Kenny Hitt <kenny hittsjunk net> wrote:
> Hi.  In my view, Gnome accessibility will never succeed.  It will sometimes
> get close, but will never make it all the way.  I came to this conclusion
> after using Gnome versions from2.2 through 2.28.  I've seen several
> occasions where a change in Gnome broke accessibility.  Combine that with
> the fact apps aren't required to be accessible before being included in
> Gnome, and you have a recipe for failure.

I actually think Gnome accessibility efforts are remarkably successful, given
the limited resources available and the nature of the problems that need to be
solved.

The role of operating system distributions in deciding what to package, and
which applications to offer as defaults, should also be borne in mind. The
decision process doesn't have the same top-down control structure that a
proprietary operating system vendor can exercise. The decentralized community
is part of what makes free software great, notwithstanding the difficulties
that can arise when negotiations are underway in regard to resources,
priorities, what to include in a release, etc.

I think the accessibility situation would be considerably better if user
interfaces were specified in a much more abstract way, and then styled
according to the needs and capabilities of the user, and of the input and
output devices. Obviously, doing this properly would involve designing an
entire UI infrastructure from the ground up. Until that happens, I suspect,
accessibility will remain to some extent an "add-on", and therefore
vulnerable. Another way of saying this is that the more application developers
have to think about "accessibility" as a discrete, separate phenomenon that
needs to be taken into account, the more accessibility is likely to lose,
despite constant "education" efforts and repair strategies to deal with the
deluge of regressions.

To be specific, I think the user interface component of XForms, and the
somewhat similar Universal Remote Console specification, are indicative of
what is possible, and that's only the beginning. Web interfaces might also
help here, depending on the extent to which the necessary semantics are built
into the core infrastructure of the Web; there's a danger that add-ons such as
Aria will become entrenched as long-term solutions rather than as interim
measures to be phased out once the underlying formats become sufficiently
expressive.

As to me, I'm staying in my Emacs and console sessions as much as possible,
but I'm glad Gnome accessibility is here when I need it - and I really do need
it, in some circumstances, especially, at the moment, for the Web.

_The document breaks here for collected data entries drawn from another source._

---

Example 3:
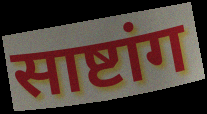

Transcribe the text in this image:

साष्टांग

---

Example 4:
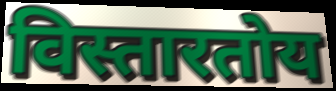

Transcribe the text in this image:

विस्तारतोय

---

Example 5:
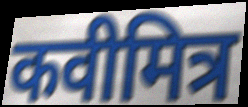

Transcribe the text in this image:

कवीमित्र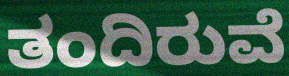
ತಂದಿರುವೆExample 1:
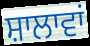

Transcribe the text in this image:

ਸ਼ਾਲਾਵਾਂ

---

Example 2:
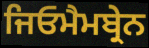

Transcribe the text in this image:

ਜਿਓਮੈਮਬ੍ਰੇਨ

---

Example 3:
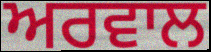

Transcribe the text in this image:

ਅਰਵਾਲ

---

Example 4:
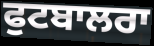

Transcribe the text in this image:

ਫੁਟਬਾਲਰਾ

My main
reason for using Gnome only as needed is not so much a lack of accessibility,
but rather that I don't like the WIMP (Windows/Icons/Menus/Pointers) paradigm
and the type of user interface to which it gives rise. This is not to say that
I reject graphical user interfaces - in fact, there are interfaces that make
full use of a graphical display without imposing the limitations of your
typical WIMP-style interface - but I find user interfaces which are based
fundamentally on a point-and-select model rather than a language/command-based
interaction far too restrictive. Text editors are a superb example of this;
compare Emacs (or Vi, if you prefer) with a typical GUI/WIMP-based editor, for
instance. (I'm well aware that both Emacs and Vi can run as full X
applications, which shows why it would be wrong to characterize my point of
view as critical of graphical interfaces as such.)

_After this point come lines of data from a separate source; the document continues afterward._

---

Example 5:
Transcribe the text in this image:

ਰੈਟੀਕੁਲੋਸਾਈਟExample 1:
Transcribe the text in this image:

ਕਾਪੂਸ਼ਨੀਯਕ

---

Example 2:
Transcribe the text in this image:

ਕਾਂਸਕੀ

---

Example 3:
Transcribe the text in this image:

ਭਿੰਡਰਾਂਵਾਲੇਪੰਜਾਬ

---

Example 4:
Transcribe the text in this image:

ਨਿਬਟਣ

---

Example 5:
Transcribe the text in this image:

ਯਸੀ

As a final thought regarding where this is all headed, there remain open
questions as to the future role of Web applications. "Firefox wants to be
Emacs", as pointed out in this post: http://tjic.com/?p=8916
and I think chromium is headed even more strongly in that direction. If user
interfaces, including the free software/open-source community, are headed
toward an era in which a descendant of what we today call a "Web browser"
becomes the desktop, then what would make most sense is a Javascript-based
"assistive technology" (for want of a better term, that can process
user interfaces built on Web technologies, and which is fully integrated into
the extensible browsing environment.

So that's my perspective, for what it's worth.